Regularly add content to your website at all areas of the buying funnel. This is important from both a user experience perspective and as these assets can be promoted via paid media or organic search.
Invest in marketing at all levels of the buying funnel. For SaaS companies, this can be difficult due to the long duration of the customer journey. This is much more difficult in the age of COVID-19 when the pressure is to engage only in low-funnel, high-return activities. However, if you utilize only low-funnel marketing activities, you will not be introducing your brand to new customers and framing the discussion around your product. Instead, your competitors will be framing the discussion.
A little while ago, (un)Common Logic engaged with a prospective client whose marketing qualified leads (MQLs) had dropped by over half over the course of 3 ½ months. After looking at their marketing efforts and company analytics, the (un)Common Logic team determined the decline started soon after the CFO had directed the marketing organization to focus solely on immediate ROI marketing efforts.
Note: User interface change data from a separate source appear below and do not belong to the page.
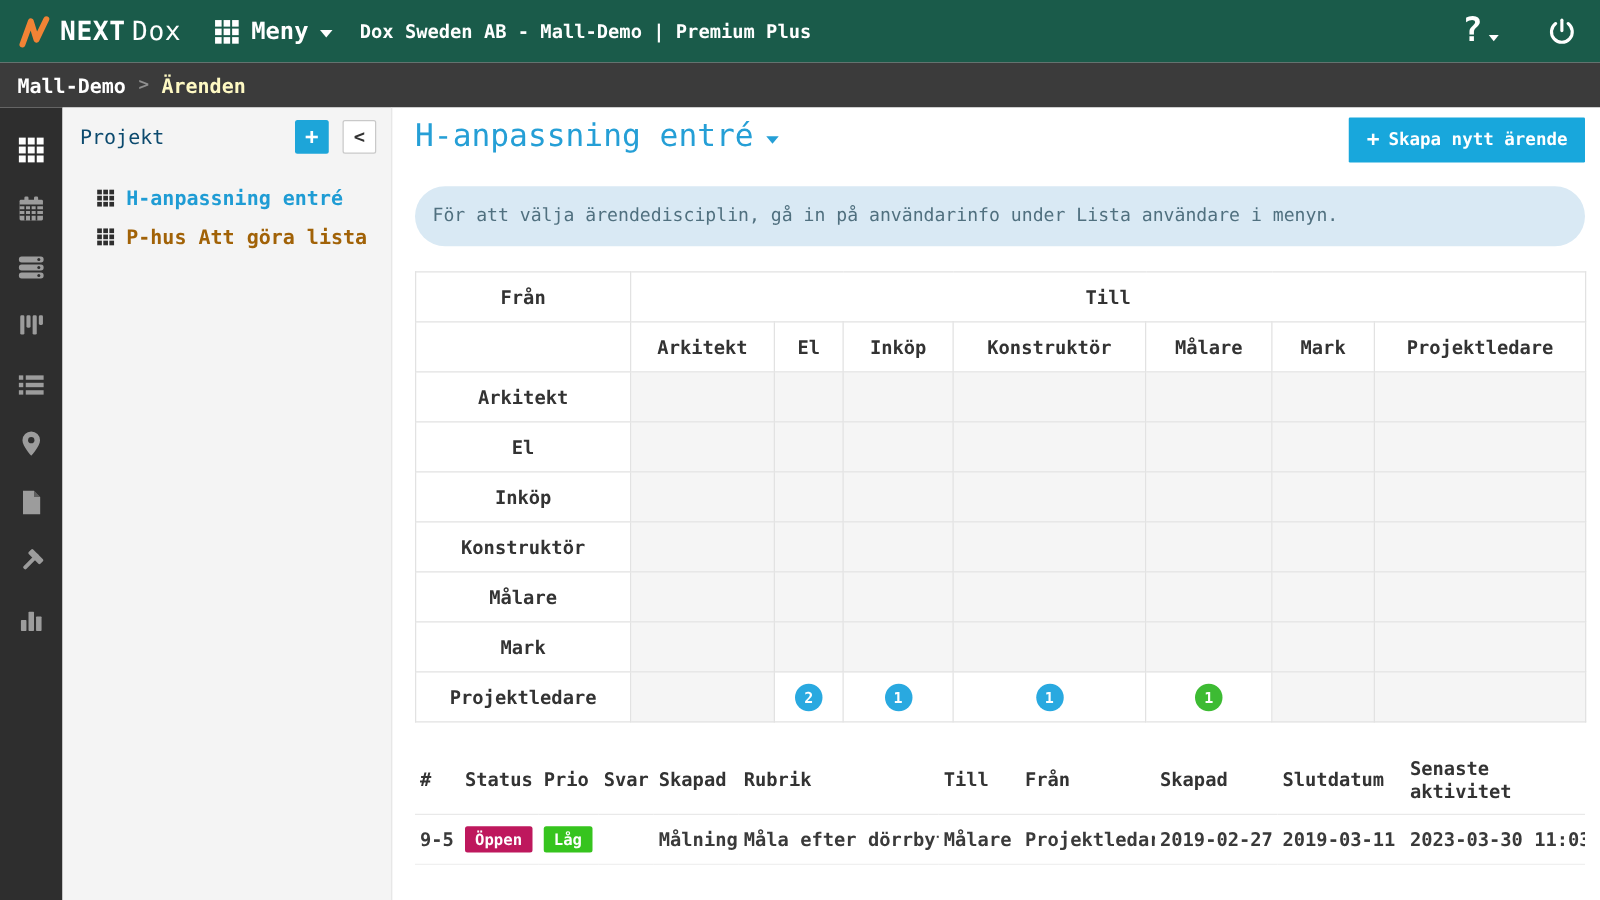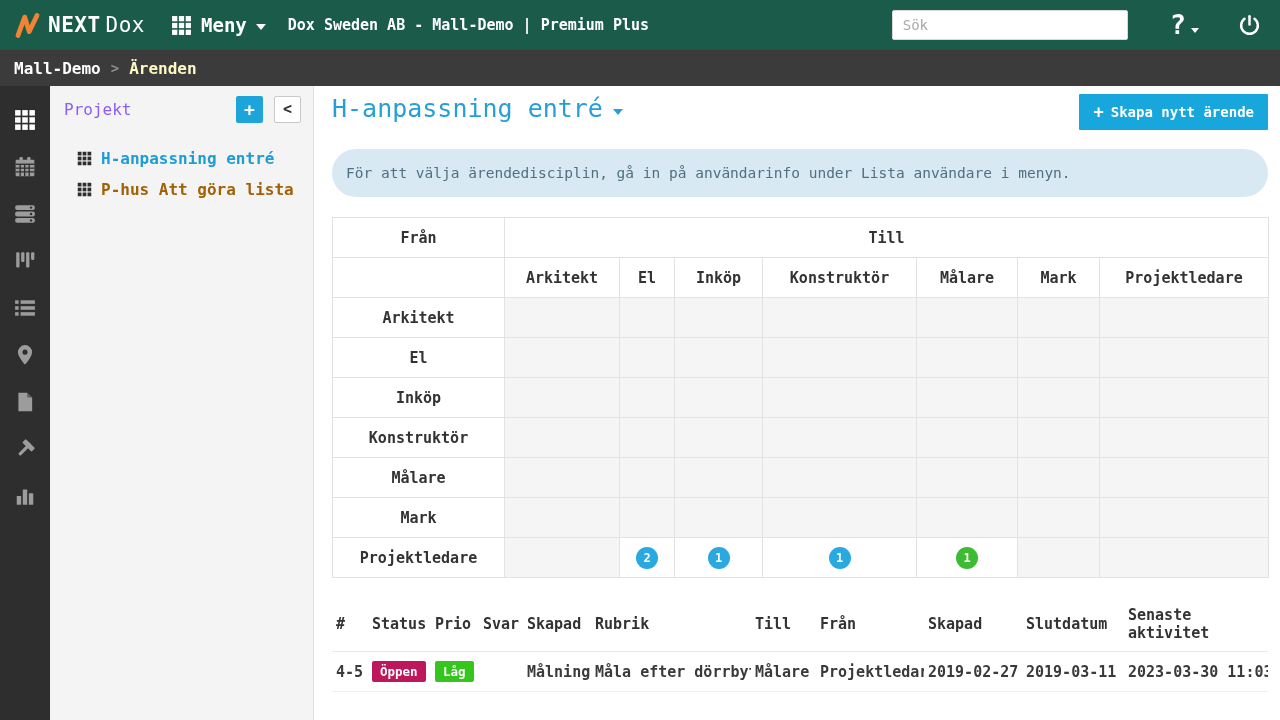--- a/index.html
+++ b/index.html
@@ -31,21 +31,21 @@
   .crumb-page { color:#fef9c3; font-size:16px; font-weight:700; }
 
   
   .app { display:flex; height:634px; }
   .iconbar { width:50px; background:#2e2e2e; padding-top:10px; flex:none; }
   .iconbar-item { height:47px; display:flex; align-items:center; justify-content:center; cursor:pointer; color:#9c9c9c; }
   .iconbar-item.active { color:#fff; }
 
   .project-panel { width:264px; background:#f4f4f4; border-right:1px solid #e2e2e2; flex:none; padding-top:10px; }
   .panel-header { display:flex; align-items:center; padding:0 12px 0 14px; }
-  .panel-title { font-size:16px; color:#8b5cf6; }
+  .panel-title { font-size:16px; color:#0c4a6e; }
   .panel-buttons { margin-left:auto; display:flex; gap:11px; }
   .btn-add { width:27px; height:27px; background:#1da5d9; color:#fff; border:none; font-size:18px; font-weight:700; line-height:25px; text-align:center; cursor:pointer; border-radius:2px; font-family:inherit; }
   .btn-collapse { width:27px; height:27px; background:#fff; color:#333; border:1px solid #c9c9c9; font-size:15px; font-weight:700; line-height:23px; text-align:center; cursor:pointer; border-radius:2px; font-family:inherit; }
   .project-list { margin-top:20px; }
   .project-item { display:flex; align-items:center; gap:9px; padding:6px 10px 6px 27px; font-size:16px; font-weight:700; color:#a16207; cursor:pointer; }
   .project-item .pi-icon { color:#2e2e2e; display:flex; }
   .project-item.active { color:#1f9cd4; }
 
   .main { flex:1; background:#fff; padding:8px 12px 0 18px; overflow:hidden; }
   .title-row { display:flex; align-items:flex-start; }
@@ -95,21 +95,20 @@
         <rect x="14" y="7.5" width="5" height="5"></rect>
       <rect x="1" y="14" width="5" height="5"></rect>
         <rect x="7.5" y="14" width="5" height="5"></rect>
         <rect x="14" y="14" width="5" height="5"></rect>
     </svg>
     <span class="menu-label">Meny</span>
     <span class="caret"></span>
   </div>
   <div class="topbar-context">Dox Sweden AB - Mall-Demo | Premium Plus</div>
   <div class="topbar-right">
-    <input class="search-input" type="text" placeholder="Sök" style="">
     <div class="help-wrap">
       <span class="help-q">?</span>
       <span class="help-caret"></span>
     </div>
     <div class="power-btn">
       <svg width="25" height="25" viewBox="0 0 24 24" fill="none" stroke="#fff" stroke-width="2.4" stroke-linecap="round">
         <path d="M12 3v8"></path>
         <path d="M7.2 5.6a8 8 0 1 0 9.6 0"></path>
       </svg>
     </div>
@@ -410,21 +409,21 @@
             <th>Rubrik</th>
             <th>Till</th>
             <th>Från</th>
             <th>Skapad</th>
             <th>Slutdatum</th>
             <th>Senaste aktivitet</th>
           </tr>
         </thead>
       <tbody id="issues-body">
           <tr class="issue-row">
-            <td>4-5</td>
+            <td>9-5</td>
             <td><span class="pill status-open">Öppen</span></td>
             <td><span class="pill prio-low">Låg</span></td>
             <td></td>
             <td>Målning</td>
             <td>Måla efter dörrbyte</td>
             <td>Målare</td>
             <td>Projektledare</td>
             <td>2019-02-27</td>
             <td class="date-overdue">2019-03-11</td>
             <td>2023-03-30 11:03</td>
As soon as the high-funnel activities were turned off, the immediate marketing ROI increased but their MQL volume dropped:
SaaS companies that win play the long game and figure out ways to invest in both low and high funnel traffic.
COVID-19 is changing the marketing and buying landscape for SaaS companies and their customers. Once the virus is controlled, the SaaS world will not go back to “business as usual.” Fundamental structural changes are coming which can be a threat and an opportunity. Those that can adjust to the changes will thrive.